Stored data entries
□ □ □ □ □ □ □
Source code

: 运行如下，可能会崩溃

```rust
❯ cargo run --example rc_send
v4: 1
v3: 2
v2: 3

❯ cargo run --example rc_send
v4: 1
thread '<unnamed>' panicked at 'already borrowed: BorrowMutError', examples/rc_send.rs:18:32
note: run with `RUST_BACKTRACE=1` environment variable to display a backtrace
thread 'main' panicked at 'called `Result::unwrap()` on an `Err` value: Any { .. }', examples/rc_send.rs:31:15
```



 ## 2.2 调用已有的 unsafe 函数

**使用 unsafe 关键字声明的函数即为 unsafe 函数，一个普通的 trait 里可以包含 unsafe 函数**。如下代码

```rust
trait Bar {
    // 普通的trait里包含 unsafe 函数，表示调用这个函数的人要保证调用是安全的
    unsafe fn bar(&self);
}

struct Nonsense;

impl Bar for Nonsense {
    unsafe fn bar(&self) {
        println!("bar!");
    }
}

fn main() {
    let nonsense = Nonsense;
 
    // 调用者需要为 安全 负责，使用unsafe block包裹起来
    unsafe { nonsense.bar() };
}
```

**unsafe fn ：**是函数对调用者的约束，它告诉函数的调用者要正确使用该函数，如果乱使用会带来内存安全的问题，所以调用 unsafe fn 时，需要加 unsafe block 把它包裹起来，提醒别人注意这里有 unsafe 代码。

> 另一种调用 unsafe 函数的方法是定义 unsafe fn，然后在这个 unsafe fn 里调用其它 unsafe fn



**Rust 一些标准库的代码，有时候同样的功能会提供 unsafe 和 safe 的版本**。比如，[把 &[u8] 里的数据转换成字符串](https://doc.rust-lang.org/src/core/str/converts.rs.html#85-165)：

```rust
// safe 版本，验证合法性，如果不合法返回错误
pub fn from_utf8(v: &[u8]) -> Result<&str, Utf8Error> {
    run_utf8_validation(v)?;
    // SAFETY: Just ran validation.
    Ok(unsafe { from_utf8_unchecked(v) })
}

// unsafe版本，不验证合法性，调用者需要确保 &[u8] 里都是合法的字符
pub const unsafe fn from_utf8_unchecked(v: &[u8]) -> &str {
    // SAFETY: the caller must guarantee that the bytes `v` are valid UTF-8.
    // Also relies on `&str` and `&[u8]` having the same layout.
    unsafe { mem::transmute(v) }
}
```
□ □ □ □ □ □ □
# Task to complete
Reproduce every line above that contains the string "panicked".

# Reply
thread '<unnamed>' panicked at 'already borrowed: BorrowMutError', examples/rc_send.rs:18:32
thread 'main' panicked at 'called `Result::unwrap()` on an `Err` value: Any { .. }', examples/rc_send.rs:31:15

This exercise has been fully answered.